Render every line of the listing below as a JSON list of strings, one string per line, with blank lines left out. Leave the picture lines out of your answer.
Segment Open
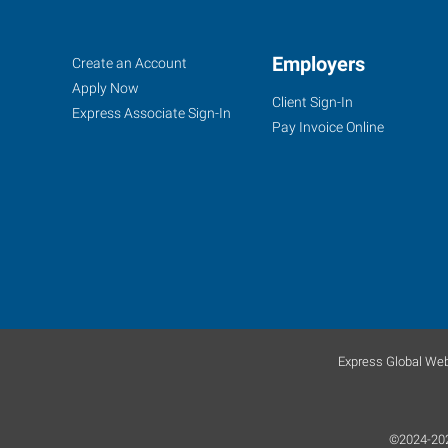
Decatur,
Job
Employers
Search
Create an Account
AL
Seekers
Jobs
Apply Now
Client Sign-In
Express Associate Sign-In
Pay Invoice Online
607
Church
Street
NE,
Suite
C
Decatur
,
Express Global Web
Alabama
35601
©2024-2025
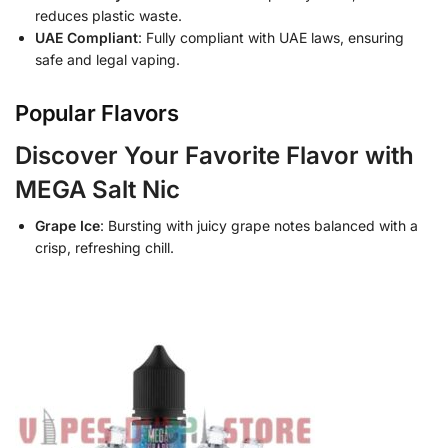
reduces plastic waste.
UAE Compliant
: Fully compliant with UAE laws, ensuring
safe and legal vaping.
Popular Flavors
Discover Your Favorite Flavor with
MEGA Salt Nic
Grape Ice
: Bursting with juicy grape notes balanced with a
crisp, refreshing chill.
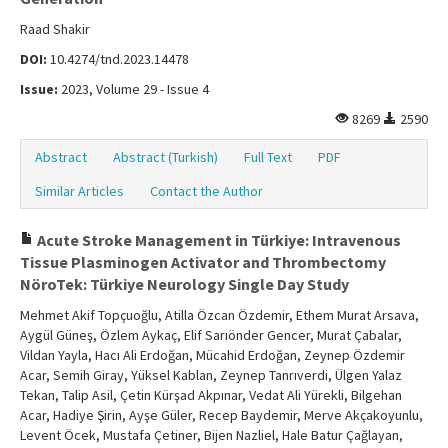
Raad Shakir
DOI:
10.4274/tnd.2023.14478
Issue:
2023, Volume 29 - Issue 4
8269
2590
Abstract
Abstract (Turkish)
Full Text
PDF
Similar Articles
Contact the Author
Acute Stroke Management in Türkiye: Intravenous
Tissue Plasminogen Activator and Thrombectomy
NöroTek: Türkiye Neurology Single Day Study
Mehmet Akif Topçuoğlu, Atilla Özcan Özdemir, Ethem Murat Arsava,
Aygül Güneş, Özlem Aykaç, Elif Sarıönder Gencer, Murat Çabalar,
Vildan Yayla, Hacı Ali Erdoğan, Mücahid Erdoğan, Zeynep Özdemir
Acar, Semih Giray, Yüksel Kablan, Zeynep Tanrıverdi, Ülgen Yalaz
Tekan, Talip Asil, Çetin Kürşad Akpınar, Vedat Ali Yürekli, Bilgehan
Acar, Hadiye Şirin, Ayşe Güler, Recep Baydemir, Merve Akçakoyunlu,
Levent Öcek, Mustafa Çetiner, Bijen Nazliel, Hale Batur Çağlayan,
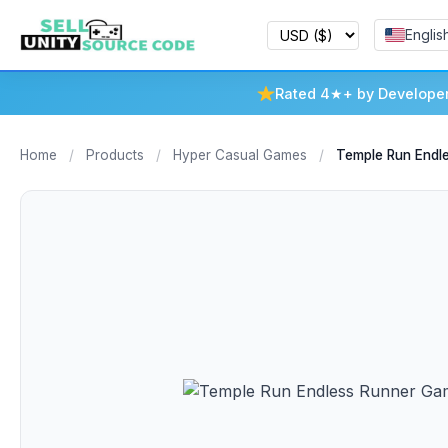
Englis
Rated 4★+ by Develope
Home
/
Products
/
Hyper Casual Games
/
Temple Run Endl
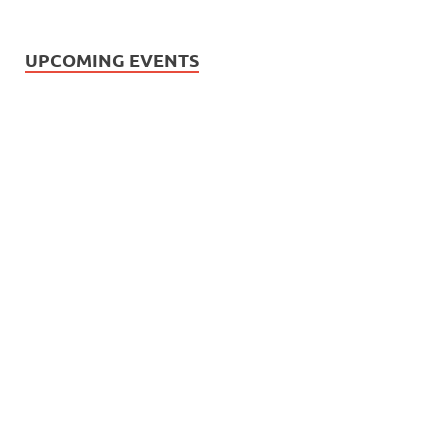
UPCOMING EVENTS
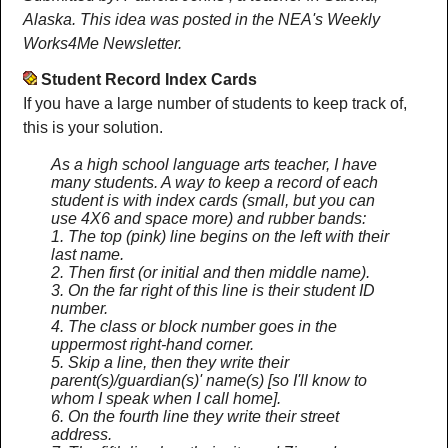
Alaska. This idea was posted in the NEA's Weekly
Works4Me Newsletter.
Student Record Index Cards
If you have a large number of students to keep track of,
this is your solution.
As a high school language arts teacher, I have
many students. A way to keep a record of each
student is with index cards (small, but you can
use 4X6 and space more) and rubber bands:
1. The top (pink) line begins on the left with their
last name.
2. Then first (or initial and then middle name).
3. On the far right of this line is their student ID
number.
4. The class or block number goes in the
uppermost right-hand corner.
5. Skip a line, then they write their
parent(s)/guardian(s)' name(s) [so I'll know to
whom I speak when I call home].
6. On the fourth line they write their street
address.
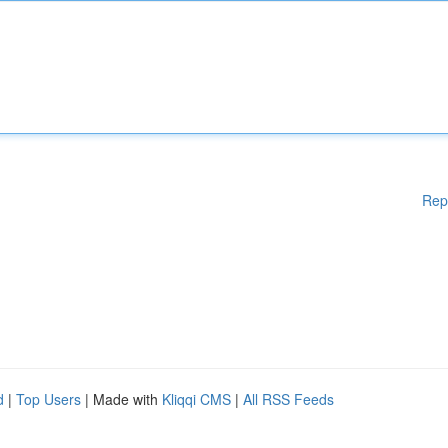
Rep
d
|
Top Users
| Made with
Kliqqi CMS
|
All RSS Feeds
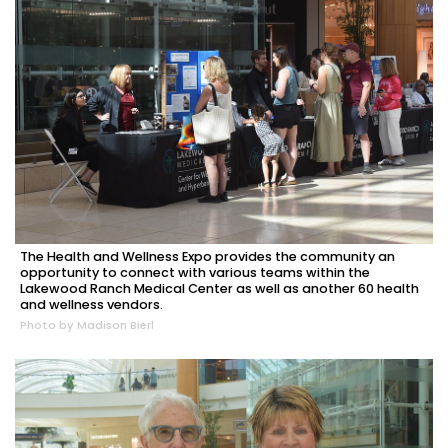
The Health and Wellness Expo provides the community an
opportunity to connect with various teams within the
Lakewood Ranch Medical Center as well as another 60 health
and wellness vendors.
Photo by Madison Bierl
Segment Closed
§ **Output of the exercise**
[
  "Decatur,",
  "Job",
  "Employers",
  "Search",
  "Create an Account",
  "AL",
  "Seekers",
  "Jobs",
  "Apply Now",
  "Client Sign-In",
  "Express Associate Sign-In",
  "Pay Invoice Online",
  "607",
  "Church",
  "Street",
  "NE,",
  "Suite",
  "C",
  "Decatur",
  ",",
  "Express Global Web",
  "Alabama",
  "35601",
  "©2024-2025",
  "reduces plastic waste.",
  "UAE Compliant",
  ": Fully compliant with UAE laws, ensuring",
  "safe and legal vaping.",
  "Popular Flavors",
  "Discover Your Favorite Flavor with",
  "MEGA Salt Nic",
  "Grape Ice",
  ": Bursting with juicy grape notes balanced with a",
  "crisp, refreshing chill.",
  "Raad Shakir",
  "DOI:",
  "10.4274/tnd.2023.14478",
  "Issue:",
  "2023, Volume 29 - Issue 4",
  "8269",
  "2590",
  "Abstract",
  "Abstract (Turkish)",
  "Full Text",
  "PDF",
  "Similar Articles",
  "Contact the Author",
  "Acute Stroke Management in Türkiye: Intravenous",
  "Tissue Plasminogen Activator and Thrombectomy",
  "NöroTek: Türkiye Neurology Single Day Study",
  "Mehmet Akif Topçuoğlu, Atilla Özcan Özdemir, Ethem Murat Arsava,",
  "Aygül Güneş, Özlem Aykaç, Elif Sarıönder Gencer, Murat Çabalar,",
  "Vildan Yayla, Hacı Ali Erdoğan, Mücahid Erdoğan, Zeynep Özdemir",
  "Acar, Semih Giray, Yüksel Kablan, Zeynep Tanrıverdi, Ülgen Yalaz",
  "Tekan, Talip Asil, Çetin Kürşad Akpınar, Vedat Ali Yürekli, Bilgehan",
  "Acar, Hadiye Şirin, Ayşe Güler, Recep Baydemir, Merve Akçakoyunlu,",
  "Levent Öcek, Mustafa Çetiner, Bijen Nazliel, Hale Batur Çağlayan,",
  "Englis",
  "Rated 4★+ by Develope",
  "Home",
  "/",
  "Products",
  "/",
  "Hyper Casual Games",
  "/",
  "Temple Run Endl",
  "UPCOMING EVENTS",
  "Alaska. This idea was posted in the NEA's Weekly",
  "Works4Me Newsletter.",
  "Student Record Index Cards",
  "If you have a large number of students to keep track of,",
  "this is your solution.",
  "As a high school language arts teacher, I have",
  "many students. A way to keep a record of each",
  "student is with index cards (small, but you can",
  "use 4X6 and space more) and rubber bands:",
  "1. The top (pink) line begins on the left with their",
  "last name.",
  "2. Then first (or initial and then middle name).",
  "3. On the far right of this line is their student ID",
  "number.",
  "4. The class or block number goes in the",
  "uppermost right-hand corner.",
  "5. Skip a line, then they write their",
  "parent(s)/guardian(s)' name(s) [so I'll know to",
  "whom I speak when I call home].",
  "6. On the fourth line they write their street",
  "address.",
  "Rep",
  "d",
  "|",
  "Top Users",
  "| Made with",
  "Kliqqi CMS",
  "|",
  "All RSS Feeds",
  "The Health and Wellness Expo provides the community an",
  "opportunity to connect with various teams within the",
  "Lakewood Ranch Medical Center as well as another 60 health",
  "and wellness vendors.",
  "Photo by Madison Bierl"
]